Non-conjugated alkyl chain engineering to tune condensed state photophysical and supramolecular assembly properties

Abstract

Techniques utilizing strategic molecular engineering to develop well-defined supramolecular fluorescent nano-assemblies hold significant scientific interest. However, a significant drawback in their practical application is the undesirable aggregation-caused quenching (ACQ) phenomenon in traditional fluorescent compounds, which usually occurs in planar aromatic cores. Herein, a series of seven planar naphthalimide (NC) derivatives have been constructed by appending non-conjugated linear alkyl chains that effectively modulate their condensed state emission and supramolecular nano-assembly.

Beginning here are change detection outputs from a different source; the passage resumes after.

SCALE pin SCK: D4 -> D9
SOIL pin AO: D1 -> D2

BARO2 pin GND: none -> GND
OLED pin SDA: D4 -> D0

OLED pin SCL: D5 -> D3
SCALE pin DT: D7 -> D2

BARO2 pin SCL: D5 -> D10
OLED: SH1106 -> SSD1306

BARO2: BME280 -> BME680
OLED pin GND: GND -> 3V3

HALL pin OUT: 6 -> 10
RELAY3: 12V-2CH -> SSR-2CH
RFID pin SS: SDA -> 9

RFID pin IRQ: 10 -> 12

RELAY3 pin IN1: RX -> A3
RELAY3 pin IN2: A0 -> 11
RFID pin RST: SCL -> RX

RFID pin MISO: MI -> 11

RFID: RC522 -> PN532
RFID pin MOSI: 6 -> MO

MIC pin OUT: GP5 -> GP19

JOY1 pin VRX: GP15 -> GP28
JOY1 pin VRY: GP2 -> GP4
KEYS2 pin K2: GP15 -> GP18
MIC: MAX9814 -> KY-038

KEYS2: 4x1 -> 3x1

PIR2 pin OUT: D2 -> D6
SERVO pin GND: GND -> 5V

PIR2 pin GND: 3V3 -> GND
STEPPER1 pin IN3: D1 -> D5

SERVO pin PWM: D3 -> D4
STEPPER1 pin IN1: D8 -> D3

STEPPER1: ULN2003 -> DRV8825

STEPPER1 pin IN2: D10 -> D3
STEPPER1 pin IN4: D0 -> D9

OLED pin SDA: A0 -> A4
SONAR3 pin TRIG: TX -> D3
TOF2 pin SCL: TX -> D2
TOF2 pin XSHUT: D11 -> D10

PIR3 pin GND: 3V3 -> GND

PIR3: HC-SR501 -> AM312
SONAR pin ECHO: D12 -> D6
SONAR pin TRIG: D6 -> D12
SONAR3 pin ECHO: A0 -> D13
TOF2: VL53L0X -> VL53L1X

Structural characterization through single-crystal X-ray diffraction (SCXRD) and powder X-ray diffraction (PXRD) patterns indicates that the supramolecular nano-assemblies and their condensed state emission properties are intricately governed by the alkyl chain-driven intermolecular packing orientation. The steric constraints exerted by the non-conjugated linear alkyl chains appended to the NC core efficiently alter the intermolecular π–π stacking interactions of the planar aromatic core. The investigated role of linear alkyl chains in modulating the condensed state behavior of NC derivatives presents a conceptual insight and a promising avenue for constructing fluorescent nano-assemblies.